# Consigne
Relevez toutes les expressions placées entre guillemets dans l’extrait sur le référendum constitutionnel reproduit ci-dessous.

# Extrait
■ ■ ■ ■
C’est dans un contexte bien particulier que se déroulera, ce dimanche, le référendum sur le projet d’amendement de la Constitution. En premier lieu ce sera à un moment où l’état de santé du Président Tebboune inquiète plus d’un. Après, il y a évidement la crise sanitaire qui frappe de plein fouet le pays et dont le «rebond» est attendu. Les annonces répétées sur les risques d’une seconde vague de la Covid-19 sont loin de rassurer les Algériens. Les appréhensions sont immenses sur tous les plans. La peur de la contamination sera-t-elle déterminante dans le taux de participation ? Une question à laquelle «la réalité du terrain» tranchera.
Effectivement, ce référendum sera une occasion d’essayer de voir plus clair dans l’état d’esprit des citoyens face à la conjoncture actuelle. Cette dernière est le résultat du Hirak du 22 février 2019 mais pas que. Il y a évidemment le repère du 12 décembre 2019, date de l’élection présidentielle dont Abdelmadjid Tebboune en est sorti vainqueur. Le projet d’amendement de la Constitution proposé aux Algériens est ainsi le premier rendez-vous avec les urnes de «l’Algérie nouvelle» et son succès, ou pas, sera déterminant pour la nouvelle ligne instaurée. L’enjeu est énorme et ce référendum est attendu comme «fondateur» par le gouvernement.
■ ■ ■ ■
# Données à examiner
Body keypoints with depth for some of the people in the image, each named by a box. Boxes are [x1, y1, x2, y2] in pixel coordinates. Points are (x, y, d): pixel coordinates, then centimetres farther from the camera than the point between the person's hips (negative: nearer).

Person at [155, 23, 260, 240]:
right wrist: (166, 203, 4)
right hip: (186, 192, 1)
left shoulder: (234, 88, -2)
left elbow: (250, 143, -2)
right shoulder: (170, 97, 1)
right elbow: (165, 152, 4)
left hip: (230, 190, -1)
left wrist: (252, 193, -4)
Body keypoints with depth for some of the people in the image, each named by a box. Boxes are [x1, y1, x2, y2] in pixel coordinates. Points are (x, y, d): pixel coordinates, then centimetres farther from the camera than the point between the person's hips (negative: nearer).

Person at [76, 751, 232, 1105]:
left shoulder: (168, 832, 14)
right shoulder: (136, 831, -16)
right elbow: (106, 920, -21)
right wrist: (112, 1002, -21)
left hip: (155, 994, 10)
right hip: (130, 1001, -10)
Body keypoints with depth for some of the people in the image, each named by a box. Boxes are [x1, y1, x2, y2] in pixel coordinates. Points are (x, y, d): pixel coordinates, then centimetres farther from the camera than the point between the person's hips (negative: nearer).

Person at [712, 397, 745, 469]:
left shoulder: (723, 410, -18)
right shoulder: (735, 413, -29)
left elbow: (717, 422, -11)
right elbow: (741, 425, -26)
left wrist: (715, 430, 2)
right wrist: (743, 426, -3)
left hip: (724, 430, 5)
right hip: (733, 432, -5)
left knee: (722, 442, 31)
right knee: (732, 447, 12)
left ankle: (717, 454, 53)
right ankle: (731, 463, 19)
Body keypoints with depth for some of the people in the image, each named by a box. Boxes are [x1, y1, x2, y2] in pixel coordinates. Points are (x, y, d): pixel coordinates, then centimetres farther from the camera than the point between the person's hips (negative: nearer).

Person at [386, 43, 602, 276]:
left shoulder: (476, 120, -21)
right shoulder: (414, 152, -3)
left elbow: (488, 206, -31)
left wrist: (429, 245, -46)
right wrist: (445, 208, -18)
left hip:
■ ■ ■ ■
# Corrigé
- «rebond»
- «la réalité du terrain»
- «l’Algérie nouvelle»
- «fondateur»